Bobette baisse la tête, gênée. Tintin comprend très vite que ...

— Bobette ... ne me dites pas que ... Vous ne venez pas de trouver la clé, n'est-ce pas ? Vous saviez ! Depuis quand ?

— Je l'ai deviné peu après mon arrivée ici, en me famliliarisant avec l'internet et ces réseaux. Et puis je le sens. En moi. C'est comme une évidence.

— Mais pourquoi avoir gardé le silence ? Pourquoi ne pas vous en ouvrir à Mortimer, cela pourrait orienter leurs recherches !

— C'est justement ce que je voulais éviter. De biaiser leur démarche. Je me trompe peut-être, il ne serait pas sage de les lancer sur un fausse piste suite à ce qui reste avant tout une intuition. Et puis ...

— Et puis ?

— Et puis je suis partie à ma propre recherche. Sur facebook, twitter, insta, tik tok. Partout. J'ai tout essayé, Bobette Vandersteen, Bobette VDS, Bobette ... tout. En désespoir de cause, car en constatant que je n'apparaissais même pas dans les contacts de mon frère, j'ai compris que je n'avais jamais existé sur ces réseaux.

— Je n'y suis probablement pas non plus, je ne vois pas où est le problème.

— Vous avez raison, même si des milliers de pages vous sont consacrées, vous n'avez pas de profil en votre nom propre. Mais c'est tout à fait normal, Facebook a été créé vers 2004. Même si vous étiez encore en vie à l'époque, vous deviez être un très vieux monsieur, presque centenaire. Les plus anciennes publications de mon frère Bob remontent elles à 2008. On peut penser qu'il a mis un temps avant de s'inscrire sur cette plateforme. Mais pendant quatorze années, il y a été actif. Moi pas. Pendant ces quatorze voire dix-huit années, je n'ai pas d'existence virtuelle.

— Je ne vois pas où vous voulez en venir.

— C'est pourtant simple. J'ai la preuve que pendant ces vingt dernières années, Bob, comme James ont eu une vie dans cet univers, et ce au moins jusqu'il y a quelques mois. Quand le Bob de 1969 effectue son saut vers 2022, il disparaît dans le vaisseau qui devait l'y transporter. Quand le James de 1987 saute vers 2022, il disparaît lui aussi. Cerise sur le gâteau, j'ai vérifié pour le Commandant Morane aussi. Et devinez quoi ? Pas trace de lui sur les réseaux.

— C'est plutôt bon signe non ? Vous n'êtes donc pas une exception.

Bobette paraît mainteannt terriblement lasse. D'une voix brisée, elle reprend.

— J'ai poussé plus loin mes recherches. Le Commandant est mort en service commandé en 1999, à l'avènement de l'internet et avant l'essor des réseaux sociaux.

***

Bobette se tient la tête entre les mains. Tintin, sonné, ne veut pas se rendre à l'évidence. C'est encore une fois la jeune fille qui reprend.

— Comme vous, Morane a pu sauter jusqu'ici sans disparaître pour la même raison que vous : parce qu'ici, en 2022, vous êtes tous les deux morts depuis probablement bien longtemps.

Elle ajoute d'une voix brisée :

— C'est la même chose pour moi ...

Tintin, sonné, se reprend :

— Et alors ? Vous devriez avoir quoi, septante, septante-cinq ans en 2022 ? Vous êtes peut-être décédée il y a un ou deux ans à peine. Ce n'est pas si vieux, mais ça suffit à bien remplir une vie.
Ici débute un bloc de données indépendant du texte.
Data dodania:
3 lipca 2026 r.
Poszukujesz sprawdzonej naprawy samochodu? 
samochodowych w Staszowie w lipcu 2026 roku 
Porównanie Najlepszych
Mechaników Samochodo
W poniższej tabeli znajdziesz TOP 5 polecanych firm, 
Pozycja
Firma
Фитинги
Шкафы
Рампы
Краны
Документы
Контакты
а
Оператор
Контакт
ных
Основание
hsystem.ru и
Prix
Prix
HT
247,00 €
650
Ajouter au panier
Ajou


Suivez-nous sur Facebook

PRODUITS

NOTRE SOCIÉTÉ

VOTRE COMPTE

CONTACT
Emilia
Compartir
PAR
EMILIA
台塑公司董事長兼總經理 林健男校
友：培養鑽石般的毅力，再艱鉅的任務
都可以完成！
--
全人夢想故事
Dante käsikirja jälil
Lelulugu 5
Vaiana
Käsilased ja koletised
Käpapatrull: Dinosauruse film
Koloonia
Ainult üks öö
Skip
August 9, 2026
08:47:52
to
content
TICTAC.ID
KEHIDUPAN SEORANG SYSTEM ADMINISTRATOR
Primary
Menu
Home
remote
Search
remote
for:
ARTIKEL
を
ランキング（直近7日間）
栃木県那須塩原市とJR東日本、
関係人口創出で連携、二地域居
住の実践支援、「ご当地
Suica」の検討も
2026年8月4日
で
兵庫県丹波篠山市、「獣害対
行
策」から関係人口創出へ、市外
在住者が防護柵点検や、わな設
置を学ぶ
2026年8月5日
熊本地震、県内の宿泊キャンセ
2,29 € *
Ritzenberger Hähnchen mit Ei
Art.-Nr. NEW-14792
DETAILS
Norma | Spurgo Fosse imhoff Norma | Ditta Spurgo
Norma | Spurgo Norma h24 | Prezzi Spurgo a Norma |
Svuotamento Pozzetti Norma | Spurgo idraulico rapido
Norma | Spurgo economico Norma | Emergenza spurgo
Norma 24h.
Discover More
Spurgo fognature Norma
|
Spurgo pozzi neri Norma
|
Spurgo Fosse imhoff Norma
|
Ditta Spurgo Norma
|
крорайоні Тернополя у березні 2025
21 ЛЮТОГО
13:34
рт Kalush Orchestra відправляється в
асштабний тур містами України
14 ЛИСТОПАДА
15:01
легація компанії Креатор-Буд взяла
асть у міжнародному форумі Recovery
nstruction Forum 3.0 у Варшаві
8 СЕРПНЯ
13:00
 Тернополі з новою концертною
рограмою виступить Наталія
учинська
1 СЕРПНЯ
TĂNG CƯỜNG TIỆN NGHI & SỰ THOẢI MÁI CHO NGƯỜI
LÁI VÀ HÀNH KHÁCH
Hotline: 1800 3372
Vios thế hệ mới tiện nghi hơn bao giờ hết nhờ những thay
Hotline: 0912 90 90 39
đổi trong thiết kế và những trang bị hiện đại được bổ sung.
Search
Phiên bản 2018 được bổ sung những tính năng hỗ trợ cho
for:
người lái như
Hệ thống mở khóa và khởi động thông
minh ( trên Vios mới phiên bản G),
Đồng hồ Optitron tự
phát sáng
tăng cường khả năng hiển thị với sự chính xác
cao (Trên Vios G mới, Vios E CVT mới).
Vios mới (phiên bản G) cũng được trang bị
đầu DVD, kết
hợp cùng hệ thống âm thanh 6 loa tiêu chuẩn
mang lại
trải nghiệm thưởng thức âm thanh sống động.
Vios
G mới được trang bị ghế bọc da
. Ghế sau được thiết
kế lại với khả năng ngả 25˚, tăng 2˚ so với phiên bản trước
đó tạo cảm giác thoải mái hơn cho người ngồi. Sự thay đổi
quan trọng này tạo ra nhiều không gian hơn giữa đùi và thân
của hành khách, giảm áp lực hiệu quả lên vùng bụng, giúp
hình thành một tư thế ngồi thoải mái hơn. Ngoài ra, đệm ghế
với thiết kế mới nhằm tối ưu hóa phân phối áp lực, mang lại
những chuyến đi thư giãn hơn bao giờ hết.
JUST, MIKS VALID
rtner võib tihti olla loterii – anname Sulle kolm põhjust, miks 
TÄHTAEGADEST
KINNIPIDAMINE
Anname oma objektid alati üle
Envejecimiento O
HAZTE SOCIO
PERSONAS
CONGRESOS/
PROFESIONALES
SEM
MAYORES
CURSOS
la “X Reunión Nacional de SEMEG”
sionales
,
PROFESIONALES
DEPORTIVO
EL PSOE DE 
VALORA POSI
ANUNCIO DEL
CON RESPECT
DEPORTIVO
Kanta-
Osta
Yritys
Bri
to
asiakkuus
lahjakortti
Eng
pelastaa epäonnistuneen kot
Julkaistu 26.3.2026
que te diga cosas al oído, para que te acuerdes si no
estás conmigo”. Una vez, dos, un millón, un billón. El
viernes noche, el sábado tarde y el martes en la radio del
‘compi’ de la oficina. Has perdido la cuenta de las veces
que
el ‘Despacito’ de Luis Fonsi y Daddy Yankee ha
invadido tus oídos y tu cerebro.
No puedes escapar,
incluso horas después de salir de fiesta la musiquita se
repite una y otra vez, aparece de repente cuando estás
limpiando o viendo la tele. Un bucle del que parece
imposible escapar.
La jeune fille relève la tête.

— J'ai sauté de 1969 vers le vietnam en 1971, sans aucun problème. J'ai sauté ensuite vers Kandahar en Afghanistan en 2009. Sans problème. Je suis allée dans lun lointain futur, sans problème mais dans ce cas quoi de plus normal ? Et enfin je saute vers 2022. Sans problème.

Tintin refuse de se rendre à l'évidence. D'une voix douce, elle reprend.

— Il n'y a qu'une seule explication à ça. Je n'existe pas en 2022. Je n'existais pas non plus en 2009. Ni en 1971. Je n'existais pas car j'étais aussi morte qu'on peut l'être. Le seul fait que je n'apparaisse nulle part dans les publications de mon frère en est la preuve.

Elle ajoute, amère :

— Nous partons demain pour Szohôd, la capitale. Je pense que je n'en reviendrai pas.